## INPUT:
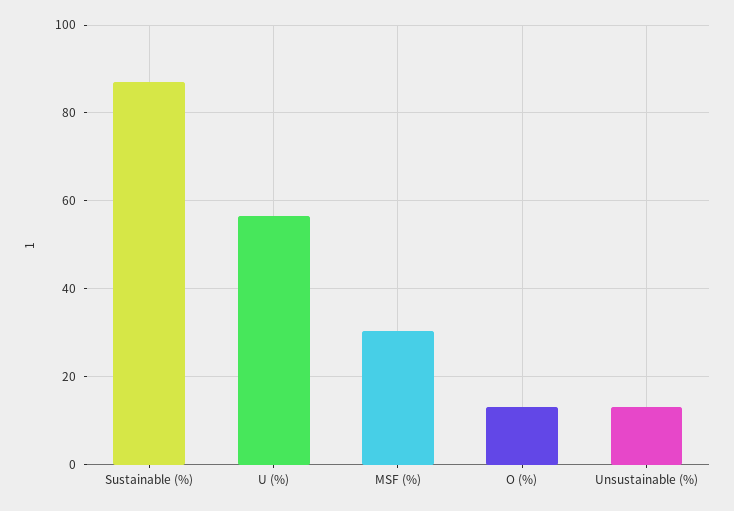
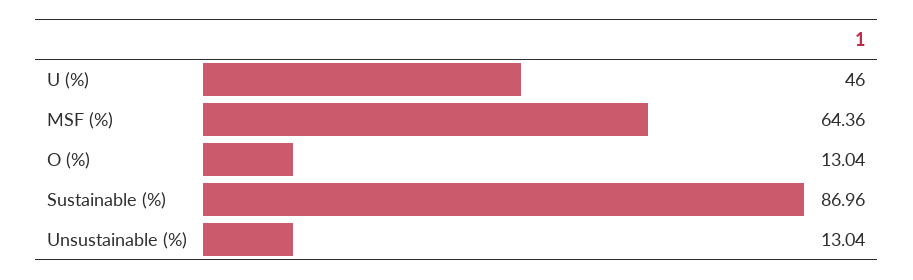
  {
    "Sustainable (%)": 86.96,
-   "U (%)": 56,
+   "U (%)": 46,
-   "MSF (%)": 30,
+   "MSF (%)": 64.36,
    "O (%)": 13.04,
    "Unsustainable (%)": 13.04
  }

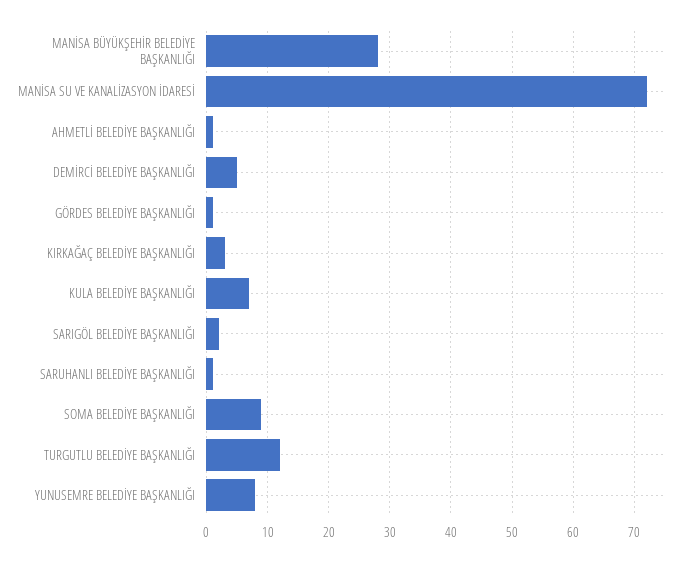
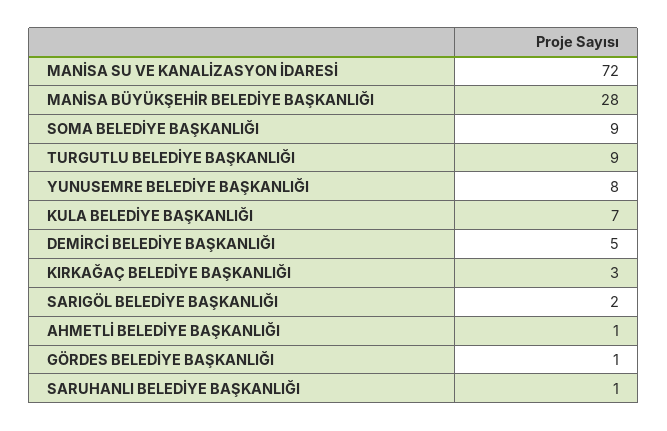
  {
    "MANİSA BÜYÜKŞEHİR BELEDİYE BAŞKANLIĞI": 28,
    "MANİSA SU VE KANALİZASYON İDARESİ": 72,
    "AHMETLİ BELEDİYE BAŞKANLIĞI": 1,
    "DEMİRCİ BELEDİYE BAŞKANLIĞI": 5,
    "GÖRDES BELEDİYE BAŞKANLIĞI": 1,
    "KIRKAĞAÇ BELEDİYE BAŞKANLIĞI": 3,
    "KULA BELEDİYE BAŞKANLIĞI": 7,
    "SARIGÖL BELEDİYE BAŞKANLIĞI": 2,
    "SARUHANLI BELEDİYE BAŞKANLIĞI": 1,
    "SOMA BELEDİYE BAŞKANLIĞI": 9,
-   "TURGUTLU BELEDİYE BAŞKANLIĞI": 12,
+   "TURGUTLU BELEDİYE BAŞKANLIĞI": 9,
    "YUNUSEMRE BELEDİYE BAŞKANLIĞI": 8
  }

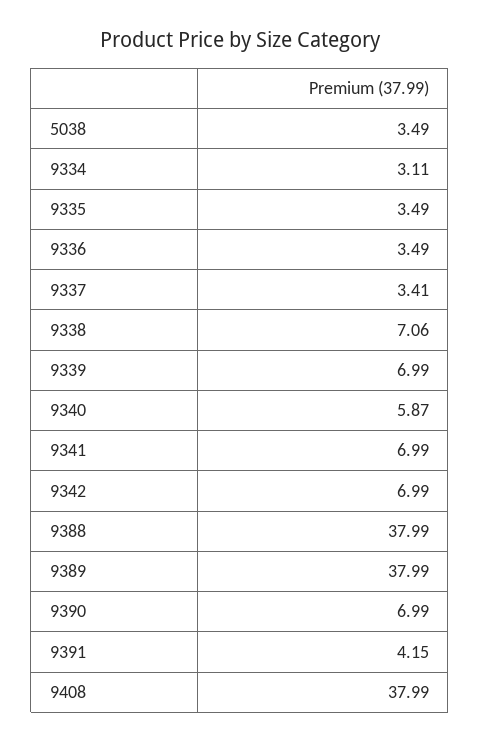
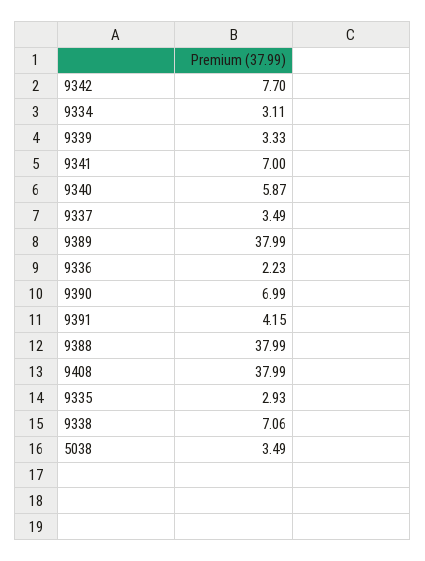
  {
    "5038": 3.49,
    "9334": 3.11,
-   "9335": 3.49,
+   "9335": 2.93,
-   "9336": 3.49,
+   "9336": 2.23,
-   "9337": 3.41,
+   "9337": 3.49,
    "9338": 7.06,
-   "9339": 6.99,
+   "9339": 3.33,
    "9340": 5.87,
-   "9341": 6.99,
+   "9341": 7,
-   "9342": 6.99,
+   "9342": 7.7,
    "9388": 37.99,
    "9389": 37.99,
    "9390": 6.99,
    "9391": 4.15,
    "9408": 37.99
  }

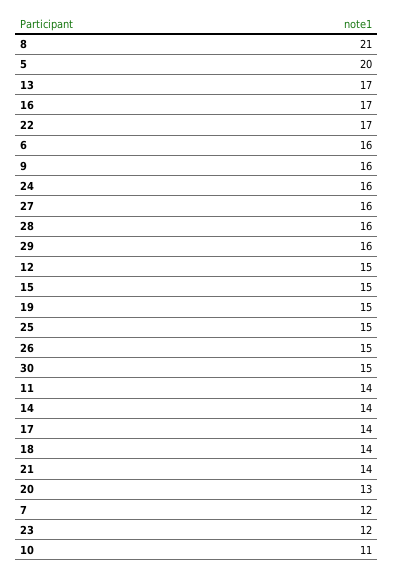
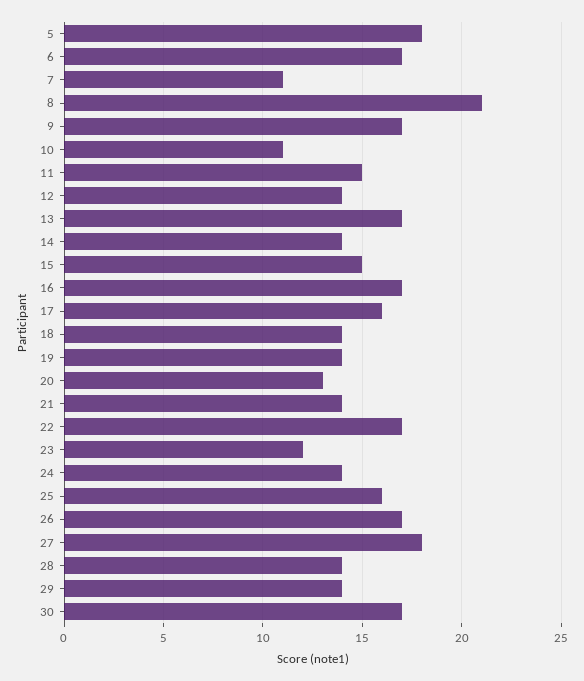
  {
    "8": 21,
-   "5": 20,
+   "5": 18,
    "13": 17,
    "16": 17,
    "22": 17,
-   "6": 16,
+   "6": 17,
-   "9": 16,
+   "9": 17,
-   "24": 16,
+   "24": 14,
-   "27": 16,
+   "27": 18,
-   "28": 16,
+   "28": 14,
-   "29": 16,
+   "29": 14,
-   "12": 15,
+   "12": 14,
    "15": 15,
-   "19": 15,
+   "19": 14,
-   "25": 15,
+   "25": 16,
-   "26": 15,
+   "26": 17,
-   "30": 15,
+   "30": 17,
-   "11": 14,
+   "11": 15,
    "14": 14,
-   "17": 14,
+   "17": 16,
    "18": 14,
    "21": 14,
    "20": 13,
-   "7": 12,
+   "7": 11,
    "23": 12,
    "10": 11
  }

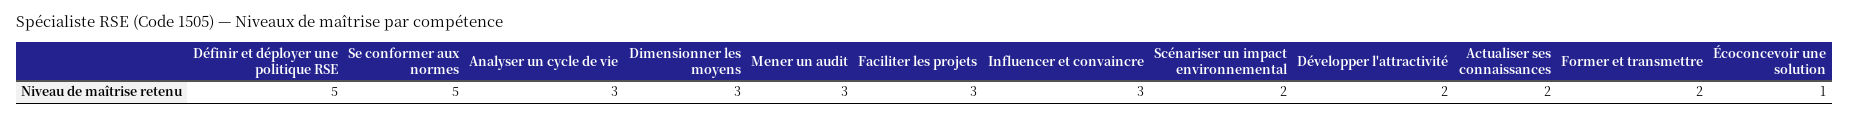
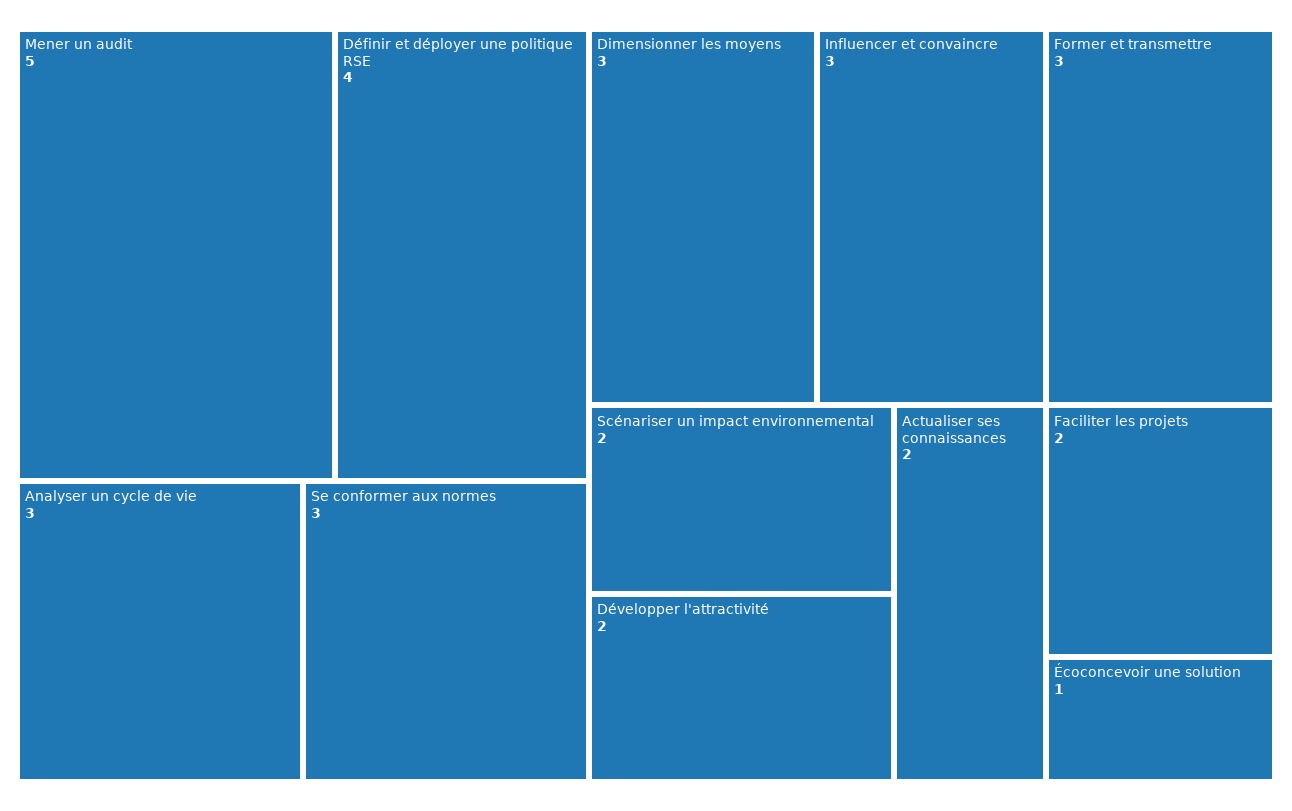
  {
-   "Définir et déployer une politique RSE": 5,
+   "Définir et déployer une politique RSE": 4,
-   "Se conformer aux normes": 5,
+   "Se conformer aux normes": 3,
    "Analyser un cycle de vie": 3,
    "Dimensionner les moyens": 3,
-   "Mener un audit": 3,
+   "Mener un audit": 5,
-   "Faciliter les projets": 3,
+   "Faciliter les projets": 2,
    "Influencer et convaincre": 3,
    "Scénariser un impact environnemental": 2,
    "Développer l'attractivité": 2,
    "Actualiser ses connaissances": 2,
-   "Former et transmettre": 2,
+   "Former et transmettre": 3,
    "Écoconcevoir une solution": 1
  }

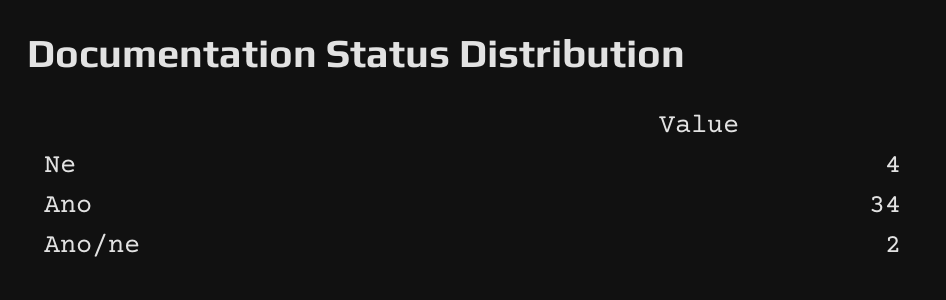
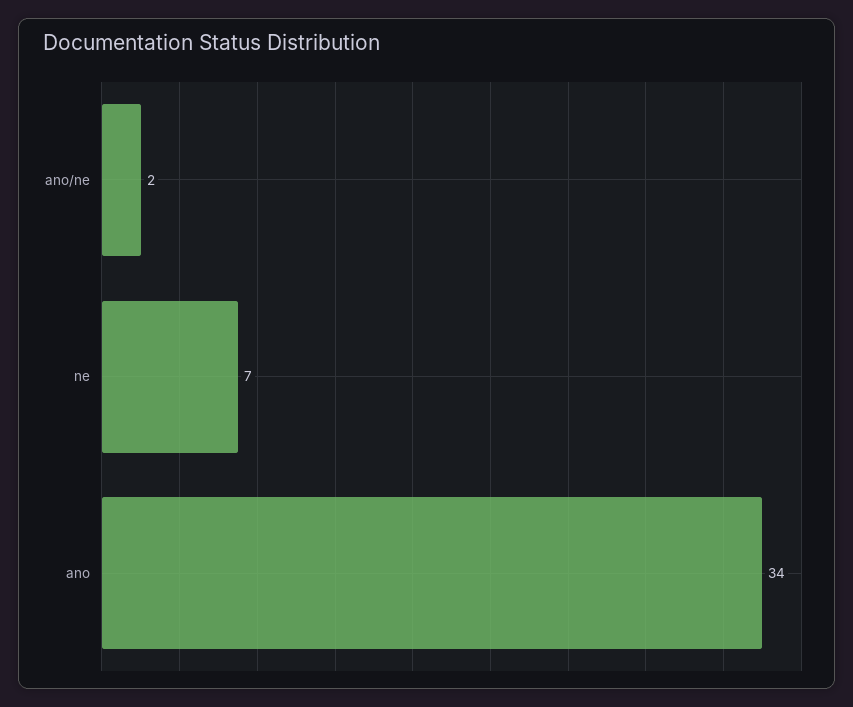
  {
-   "Ne": 4,
+   "Ne": 7,
    "Ano": 34,
    "Ano/ne": 2
  }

## EXERCISE DETAILS:
Please count the lines of the material above that contain "politique", and give only the number.

## SOLUTION TO THIS EXERCISE:
2